Before you start, make sure that:

You have installed DataSpell. This tutorial was created in DataSpell 2023.1.3. INFO: You can download DataSpell and use all its features for free during a 30-day trial period. Also, consider taking part in the DataSpell Early Access Program.
You have Python 3.6 or newer on your computer. If you're using macOS or Linux, your computer already has Python installed. You can get Python from python.org.
You have installed the seaborn library.

Transitioning from matplotlib to seaborn¶

If you already worked your way through the previous tutorial, Visualize data with matplotlib, you may recall the last chart that plotted total flights by month from more than 12 years of US airport traffic statistics.

In the following example, you will create the same chart using the seaborn library. First, you need to add import seaborn as sns to the beginning of your first code cell.

In [ ]:

import seaborn as sns
import pandas as pd

# Read file
data = pd.read_csv('airlines.csv')

# Drop columns containing string data that cannot be aggregated
data = data.drop(columns=['Airport.Code', 'Airport.Name', 'Time.Label', 'Statistics.Carriers.Names'])

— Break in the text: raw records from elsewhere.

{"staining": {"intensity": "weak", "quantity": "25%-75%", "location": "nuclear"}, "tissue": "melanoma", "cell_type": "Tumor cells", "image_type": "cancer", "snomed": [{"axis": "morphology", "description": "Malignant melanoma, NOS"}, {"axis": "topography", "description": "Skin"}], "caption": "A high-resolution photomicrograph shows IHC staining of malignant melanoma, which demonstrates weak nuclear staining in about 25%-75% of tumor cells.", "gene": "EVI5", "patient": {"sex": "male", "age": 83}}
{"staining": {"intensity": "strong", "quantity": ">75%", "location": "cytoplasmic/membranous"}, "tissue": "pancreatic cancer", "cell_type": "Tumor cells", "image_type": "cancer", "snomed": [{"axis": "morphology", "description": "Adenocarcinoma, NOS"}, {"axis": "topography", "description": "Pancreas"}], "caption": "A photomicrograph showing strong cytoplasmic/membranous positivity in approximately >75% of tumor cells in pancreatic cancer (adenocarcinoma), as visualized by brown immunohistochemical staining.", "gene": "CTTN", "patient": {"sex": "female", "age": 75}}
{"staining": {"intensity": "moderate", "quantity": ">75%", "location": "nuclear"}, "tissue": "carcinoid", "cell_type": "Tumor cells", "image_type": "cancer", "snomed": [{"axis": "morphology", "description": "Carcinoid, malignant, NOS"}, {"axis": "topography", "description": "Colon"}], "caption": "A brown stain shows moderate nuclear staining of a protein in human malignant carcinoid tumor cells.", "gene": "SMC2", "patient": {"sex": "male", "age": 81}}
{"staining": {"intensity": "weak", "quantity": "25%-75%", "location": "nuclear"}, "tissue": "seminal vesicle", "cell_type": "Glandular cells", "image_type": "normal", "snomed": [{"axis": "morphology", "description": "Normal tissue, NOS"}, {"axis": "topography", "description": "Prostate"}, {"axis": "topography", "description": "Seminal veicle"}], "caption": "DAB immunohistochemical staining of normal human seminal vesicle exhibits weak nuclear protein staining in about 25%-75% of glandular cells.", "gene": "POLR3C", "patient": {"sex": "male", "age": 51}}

# Aggregate flight statistics by month, regardless of airport or year
data = data.groupby('Time.Month Name').sum().sort_values(by='Time.Month')

# Define the dimensions of the seaborn plot
width = 12
height = 4

# Set the dimensions of the seaborn plot
sns.set(rc = {'figure.figsize':(width, height)})

# Create the line plot
by_month = sns.lineplot(data=data, x='Time.Month Name', y='Statistics.Flights.Total')

# Define a custom title and x/y axes labels
by_month.set(
    title='Total number of flights in US airport throughout the year',
    xlabel='Months (from June 2003 through January 2016)',
    ylabel='Total flights (in millions)'
)

Out[ ]:

[Text(0.5, 1.0, 'Total number of flights in US airport throughout the year'),
 Text(0.5, 0, 'Months (from June 2003 through January 2016)'),
 Text(0, 0.5, 'Total flights (in millions)')]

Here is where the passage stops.